Additionally, debt is highly racialized as an economic tool. “While the majority of white students owe less than their original amount borrowed four years after graduation, 48 percent of Black students owe 12.5 percent more than the original loan amount after the same timeframe, and hold 186 percent more debt than their white counterparts even 15 years after graduation.” (via clasp.org) The racial wealth gap in America has widened substantially during the pandemic, due to mass job loss, racial disparities in healthcare causing Black Americans to die from COVID at disproportionately higher rates (via kff.org), and the concentration of wealth in the hands of majority-white capitalists. In 2019, the racial wealth gap between Black families and white families in America was 1:6, with Black households holding $60k in assets on average, and white households holding assets worth $340k. (via bloomberg.com). In this way, student debt left unchecked would lead to a widening of the racial wealth gap in America, drastically reducing the opportunities for and quality of life of Black Americans who end up affected by this financial blow. Relieving student debt, while by no means amounting to reparations or even racial justice, could help ease the blow for many Black Americans already struggling to compete against peers who have the advantage of hundreds of years of stolen wealth at their backs.

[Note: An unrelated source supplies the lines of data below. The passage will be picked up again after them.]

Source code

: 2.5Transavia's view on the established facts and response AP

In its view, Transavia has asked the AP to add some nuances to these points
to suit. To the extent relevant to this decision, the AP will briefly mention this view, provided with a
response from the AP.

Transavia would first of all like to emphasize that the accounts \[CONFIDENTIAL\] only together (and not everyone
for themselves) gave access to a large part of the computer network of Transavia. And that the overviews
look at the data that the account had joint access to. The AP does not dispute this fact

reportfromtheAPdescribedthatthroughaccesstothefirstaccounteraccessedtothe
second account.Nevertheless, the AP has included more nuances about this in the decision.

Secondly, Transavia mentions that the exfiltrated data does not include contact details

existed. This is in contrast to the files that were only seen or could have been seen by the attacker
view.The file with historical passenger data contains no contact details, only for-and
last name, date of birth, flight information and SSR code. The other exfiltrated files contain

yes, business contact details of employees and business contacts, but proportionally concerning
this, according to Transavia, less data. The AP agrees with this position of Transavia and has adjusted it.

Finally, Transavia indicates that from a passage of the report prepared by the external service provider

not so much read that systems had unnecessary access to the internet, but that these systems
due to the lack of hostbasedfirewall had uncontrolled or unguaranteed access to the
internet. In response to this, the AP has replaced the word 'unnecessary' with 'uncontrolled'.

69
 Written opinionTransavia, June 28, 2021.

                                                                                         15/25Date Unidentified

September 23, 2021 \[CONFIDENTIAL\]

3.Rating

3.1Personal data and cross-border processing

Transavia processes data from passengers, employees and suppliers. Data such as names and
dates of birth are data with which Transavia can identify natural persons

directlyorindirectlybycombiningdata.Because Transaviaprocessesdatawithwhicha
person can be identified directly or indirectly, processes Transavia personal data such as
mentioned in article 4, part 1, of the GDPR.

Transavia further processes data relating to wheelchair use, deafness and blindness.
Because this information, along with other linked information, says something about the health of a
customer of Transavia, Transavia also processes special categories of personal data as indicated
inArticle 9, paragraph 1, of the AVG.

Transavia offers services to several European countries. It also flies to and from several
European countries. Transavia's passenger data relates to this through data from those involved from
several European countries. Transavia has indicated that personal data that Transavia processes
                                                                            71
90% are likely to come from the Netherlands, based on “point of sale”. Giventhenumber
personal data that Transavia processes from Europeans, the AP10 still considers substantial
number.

The final argument for the cancellation of student debt is a purely philosophical one; that it is better to ease the suffering of others, whenever possible, than to allow them to be harmed because some of those who suffered before them survived it.”

— Ezri Perrin

From a macroeconomic perspective, student loan forgiveness is indeed better for the economy than the continuation of debt accumulation. According to the Education Data Initiative’s report on the Economic Effects of Student Debt, by Melanie Hanson: “Economists compare the rise in student loan debt to ‘the housing bubble that precipitated the 2007-2009 recession’ and the subsequent economic downturn. (. . .) Consumer spending is directly linked to personal finance. Economists agree that when consumers have less expendable income due to debt obligations, they decrease spending.” In other words, those whose money is tied up in paying back debt to colleges can’t spend that money elsewhere, and therefore cannot continue circulating money throughout the economy. This is a demonstration of trickle-down economics vs. financial aid to the poor: when you give money to the rich (for-profit colleges in this case), they do not go out and spend that money, circulating it back into the economy. Instead, they sequester it away in their bank accounts and tie it up in their own financial goings-on. In contrast, giving money to the poor (indebted students, in this case) stimulates the economy; when an impoverished person is given money, they use it to buy essentials and entertainment, putting that money back into circulation while bolstering whichever businesses they have chosen to buy from. In this way, financial aid for the poor leads to better economic benefits than subsidies for the rich. Therefore, debt relief for those with student loans can be expected to improve the economy rather than harm it.

Philosophically, it is better to share the burden (the cost of student debt) among many to lighten the load (using taxes to pay for government debt relief) rather than allowing individuals to suffer alone. Spreading the financial blow out to every taxpayer significantly lightens the burden, adding only cents or dollars to the expenses of many when the alternative would be tens of thousands weighing on many individuals. 

Overall, it is better to relieve student debt in order to improve the mental health of borrowers, to reduce the risk of poverty, homelessness, and addiction for borrowers, to bolster the economy, to assist debtors of color, and to practice philosophies of kindness and harm reduction.